SOURCE PASSAGE -

┏━━

Tony Matthews is the author of this awesome book for introverts: „Invisible - The Essential Guide for Aliens Stranded on Earth”.
An interview with the author Tony Matthews:
I understand that you used a rather strange method to
write this book. Can you tell us about that and why the book was written?
I
wanted to write this book to assist with people’s understanding of why some of
us are introverted, and vegan, and how we manage our lives when almost everyone
else in the world seems to be partying continuously and clustering like
paperclips to a magnet. The book was penned using my ‘wobbly-knobbly’ system.
In other words it was written entirely in my spare time, at night, when dressed
in my pyjamas, seated on a wobbly chair with a laptop perched on my knobbly
knees! By the time I’d written over a hundred thousand words my bum, was
getting a bit stiff and my knees were wobbling around like Chubby Checker’s.

┗━━

WHAT IS ASKED -
1. What name does Tony Matthews give, in the interview, to the system he used to write the book?
2. Retype the stretch of the Tony Matthews interview from "Tony Matthews is" through "my ‘wobbly-knobbly’ system.".

Collection entries -
┏━━

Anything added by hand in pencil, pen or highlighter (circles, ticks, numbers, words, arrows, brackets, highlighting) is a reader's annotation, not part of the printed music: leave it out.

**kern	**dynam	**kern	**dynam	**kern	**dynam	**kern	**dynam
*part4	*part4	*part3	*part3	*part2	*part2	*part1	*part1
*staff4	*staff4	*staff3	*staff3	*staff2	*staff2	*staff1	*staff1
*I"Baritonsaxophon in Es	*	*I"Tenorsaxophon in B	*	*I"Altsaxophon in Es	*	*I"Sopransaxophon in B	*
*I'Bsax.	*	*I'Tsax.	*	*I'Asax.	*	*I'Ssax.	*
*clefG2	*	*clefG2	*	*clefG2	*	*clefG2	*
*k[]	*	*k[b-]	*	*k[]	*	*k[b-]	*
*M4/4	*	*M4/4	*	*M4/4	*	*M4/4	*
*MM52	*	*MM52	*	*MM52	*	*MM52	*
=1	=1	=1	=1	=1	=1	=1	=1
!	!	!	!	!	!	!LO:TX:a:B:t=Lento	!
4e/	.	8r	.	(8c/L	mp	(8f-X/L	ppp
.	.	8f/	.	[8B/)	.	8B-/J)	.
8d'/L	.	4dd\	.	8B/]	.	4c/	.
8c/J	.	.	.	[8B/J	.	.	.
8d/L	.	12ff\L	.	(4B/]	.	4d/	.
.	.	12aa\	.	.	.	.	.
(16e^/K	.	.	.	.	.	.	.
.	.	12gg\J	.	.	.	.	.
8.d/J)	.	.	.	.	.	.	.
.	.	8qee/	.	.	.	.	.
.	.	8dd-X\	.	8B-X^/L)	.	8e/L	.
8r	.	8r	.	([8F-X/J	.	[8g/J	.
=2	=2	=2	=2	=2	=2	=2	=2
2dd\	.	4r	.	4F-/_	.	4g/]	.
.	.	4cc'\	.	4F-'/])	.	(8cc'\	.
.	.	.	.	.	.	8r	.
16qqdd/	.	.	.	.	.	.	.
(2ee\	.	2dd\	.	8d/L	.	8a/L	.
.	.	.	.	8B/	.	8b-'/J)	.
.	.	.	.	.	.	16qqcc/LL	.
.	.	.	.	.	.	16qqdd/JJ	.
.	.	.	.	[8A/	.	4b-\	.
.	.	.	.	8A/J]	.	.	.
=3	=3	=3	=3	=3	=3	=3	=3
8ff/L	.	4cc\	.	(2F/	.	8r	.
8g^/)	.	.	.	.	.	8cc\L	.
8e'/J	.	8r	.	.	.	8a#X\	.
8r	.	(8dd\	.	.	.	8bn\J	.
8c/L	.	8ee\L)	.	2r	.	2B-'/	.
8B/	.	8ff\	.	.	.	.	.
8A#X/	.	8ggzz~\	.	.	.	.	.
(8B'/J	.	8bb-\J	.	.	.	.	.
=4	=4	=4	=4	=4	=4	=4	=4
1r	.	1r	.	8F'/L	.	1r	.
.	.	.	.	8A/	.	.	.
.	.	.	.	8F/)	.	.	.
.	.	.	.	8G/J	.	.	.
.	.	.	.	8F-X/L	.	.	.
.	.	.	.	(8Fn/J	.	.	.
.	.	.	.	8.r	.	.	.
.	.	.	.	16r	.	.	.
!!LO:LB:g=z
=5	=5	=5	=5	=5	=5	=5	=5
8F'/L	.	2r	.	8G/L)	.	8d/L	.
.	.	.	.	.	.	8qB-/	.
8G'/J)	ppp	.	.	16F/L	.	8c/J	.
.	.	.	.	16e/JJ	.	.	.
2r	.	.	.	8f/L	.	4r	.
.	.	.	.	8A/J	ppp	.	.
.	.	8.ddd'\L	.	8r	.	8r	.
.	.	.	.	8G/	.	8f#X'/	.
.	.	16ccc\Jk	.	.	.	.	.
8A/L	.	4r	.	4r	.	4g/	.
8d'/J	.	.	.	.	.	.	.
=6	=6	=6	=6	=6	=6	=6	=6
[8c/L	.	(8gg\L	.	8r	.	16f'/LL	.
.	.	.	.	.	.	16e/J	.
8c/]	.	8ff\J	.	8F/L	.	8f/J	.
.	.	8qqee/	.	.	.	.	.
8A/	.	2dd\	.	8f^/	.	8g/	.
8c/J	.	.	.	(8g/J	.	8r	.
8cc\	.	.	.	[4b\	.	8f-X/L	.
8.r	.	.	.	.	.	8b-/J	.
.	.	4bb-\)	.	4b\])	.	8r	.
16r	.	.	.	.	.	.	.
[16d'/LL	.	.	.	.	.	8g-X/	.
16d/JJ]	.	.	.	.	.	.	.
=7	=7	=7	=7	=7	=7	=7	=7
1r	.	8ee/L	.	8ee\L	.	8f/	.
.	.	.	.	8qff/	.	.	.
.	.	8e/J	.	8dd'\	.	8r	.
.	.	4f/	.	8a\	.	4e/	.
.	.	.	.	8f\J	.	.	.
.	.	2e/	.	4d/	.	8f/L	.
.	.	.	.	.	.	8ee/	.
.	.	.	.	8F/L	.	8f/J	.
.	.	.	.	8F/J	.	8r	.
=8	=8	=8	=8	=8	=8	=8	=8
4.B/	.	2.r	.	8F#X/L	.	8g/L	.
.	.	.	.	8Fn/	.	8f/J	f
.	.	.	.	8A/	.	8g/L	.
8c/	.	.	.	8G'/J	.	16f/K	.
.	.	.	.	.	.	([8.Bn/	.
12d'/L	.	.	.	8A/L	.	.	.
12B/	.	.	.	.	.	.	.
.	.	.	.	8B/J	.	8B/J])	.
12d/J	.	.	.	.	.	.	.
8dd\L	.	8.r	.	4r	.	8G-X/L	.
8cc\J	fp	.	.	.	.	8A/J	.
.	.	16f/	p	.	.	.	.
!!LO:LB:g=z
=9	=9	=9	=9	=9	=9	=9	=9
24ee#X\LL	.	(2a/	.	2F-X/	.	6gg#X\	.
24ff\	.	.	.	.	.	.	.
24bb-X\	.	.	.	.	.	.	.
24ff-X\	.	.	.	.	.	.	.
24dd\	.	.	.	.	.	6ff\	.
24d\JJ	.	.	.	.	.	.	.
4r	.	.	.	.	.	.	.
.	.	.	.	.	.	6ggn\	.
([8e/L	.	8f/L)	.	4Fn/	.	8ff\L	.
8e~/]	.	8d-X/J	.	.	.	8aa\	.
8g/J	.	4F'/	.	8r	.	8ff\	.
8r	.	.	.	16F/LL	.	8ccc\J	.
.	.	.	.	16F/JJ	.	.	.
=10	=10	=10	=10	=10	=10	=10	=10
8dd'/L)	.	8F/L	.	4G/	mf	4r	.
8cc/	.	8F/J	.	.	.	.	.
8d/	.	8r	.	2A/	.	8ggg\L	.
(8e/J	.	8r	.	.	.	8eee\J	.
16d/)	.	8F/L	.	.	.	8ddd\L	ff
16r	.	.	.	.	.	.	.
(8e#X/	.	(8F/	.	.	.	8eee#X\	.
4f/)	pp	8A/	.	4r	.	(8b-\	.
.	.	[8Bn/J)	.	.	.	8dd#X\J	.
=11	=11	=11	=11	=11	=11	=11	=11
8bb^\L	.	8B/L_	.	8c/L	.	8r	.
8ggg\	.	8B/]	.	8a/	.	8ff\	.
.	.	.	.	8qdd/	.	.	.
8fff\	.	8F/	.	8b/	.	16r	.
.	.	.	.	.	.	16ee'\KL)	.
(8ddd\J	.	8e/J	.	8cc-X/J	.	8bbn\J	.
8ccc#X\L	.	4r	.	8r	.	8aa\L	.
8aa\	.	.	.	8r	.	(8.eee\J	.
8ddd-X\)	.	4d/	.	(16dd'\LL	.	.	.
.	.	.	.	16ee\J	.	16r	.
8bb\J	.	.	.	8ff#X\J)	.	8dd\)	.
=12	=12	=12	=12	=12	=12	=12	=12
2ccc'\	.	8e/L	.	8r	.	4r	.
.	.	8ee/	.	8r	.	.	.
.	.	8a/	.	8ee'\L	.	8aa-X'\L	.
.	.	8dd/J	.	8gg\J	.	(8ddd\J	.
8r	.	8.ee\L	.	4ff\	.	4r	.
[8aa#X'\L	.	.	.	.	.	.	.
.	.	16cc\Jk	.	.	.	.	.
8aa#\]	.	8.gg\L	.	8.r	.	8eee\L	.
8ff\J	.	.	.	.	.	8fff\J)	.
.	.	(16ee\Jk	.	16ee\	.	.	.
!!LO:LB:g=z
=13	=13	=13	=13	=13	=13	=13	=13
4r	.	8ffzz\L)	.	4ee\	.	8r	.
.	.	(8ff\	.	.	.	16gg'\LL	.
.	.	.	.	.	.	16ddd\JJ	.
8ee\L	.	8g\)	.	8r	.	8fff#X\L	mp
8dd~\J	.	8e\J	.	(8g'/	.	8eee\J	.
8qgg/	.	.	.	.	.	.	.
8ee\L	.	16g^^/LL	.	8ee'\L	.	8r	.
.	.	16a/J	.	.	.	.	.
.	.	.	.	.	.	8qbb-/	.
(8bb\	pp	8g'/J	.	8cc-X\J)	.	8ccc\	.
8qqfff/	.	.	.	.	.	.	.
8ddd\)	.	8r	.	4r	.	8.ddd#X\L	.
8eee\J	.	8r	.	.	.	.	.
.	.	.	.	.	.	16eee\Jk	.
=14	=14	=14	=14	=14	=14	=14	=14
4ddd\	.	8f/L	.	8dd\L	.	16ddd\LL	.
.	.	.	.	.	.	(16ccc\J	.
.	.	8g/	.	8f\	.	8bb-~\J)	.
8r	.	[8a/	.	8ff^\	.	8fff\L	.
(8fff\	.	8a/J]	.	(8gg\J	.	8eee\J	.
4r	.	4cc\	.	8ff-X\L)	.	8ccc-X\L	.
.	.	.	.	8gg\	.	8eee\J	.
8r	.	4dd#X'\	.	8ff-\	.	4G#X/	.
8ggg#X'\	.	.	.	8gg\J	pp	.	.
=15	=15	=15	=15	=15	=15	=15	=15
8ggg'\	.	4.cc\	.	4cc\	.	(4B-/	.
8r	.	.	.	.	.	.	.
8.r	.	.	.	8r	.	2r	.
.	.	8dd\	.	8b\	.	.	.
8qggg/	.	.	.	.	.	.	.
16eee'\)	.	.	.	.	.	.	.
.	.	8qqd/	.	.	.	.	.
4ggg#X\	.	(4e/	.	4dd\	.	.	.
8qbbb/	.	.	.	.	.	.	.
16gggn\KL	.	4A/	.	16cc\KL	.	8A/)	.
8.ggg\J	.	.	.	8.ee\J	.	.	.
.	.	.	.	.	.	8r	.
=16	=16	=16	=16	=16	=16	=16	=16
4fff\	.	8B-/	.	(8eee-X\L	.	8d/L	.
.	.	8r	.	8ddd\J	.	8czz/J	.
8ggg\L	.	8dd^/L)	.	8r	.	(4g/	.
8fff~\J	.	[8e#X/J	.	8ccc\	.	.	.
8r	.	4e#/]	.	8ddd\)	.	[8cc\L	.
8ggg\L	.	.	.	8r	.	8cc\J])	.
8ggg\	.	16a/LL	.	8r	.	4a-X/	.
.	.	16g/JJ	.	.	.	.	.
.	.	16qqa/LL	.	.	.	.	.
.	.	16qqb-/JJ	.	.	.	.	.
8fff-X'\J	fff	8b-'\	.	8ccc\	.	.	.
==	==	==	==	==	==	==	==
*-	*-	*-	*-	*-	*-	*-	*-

┗━━

WORKED ANSWERS -
1. He calls it his 'wobbly-knobbly' system.

2.
Tony Matthews is the author of this awesome book for introverts: „Invisible - The Essential Guide for Aliens Stranded on Earth”.
An interview with the author Tony Matthews:
I understand that you used a rather strange method to
write this book. Can you tell us about that and why the book was written?
I
wanted to write this book to assist with people’s understanding of why some of
us are introverted, and vegan, and how we manage our lives when almost everyone
else in the world seems to be partying continuously and clustering like
paperclips to a magnet. The book was penned using my ‘wobbly-knobbly’ system.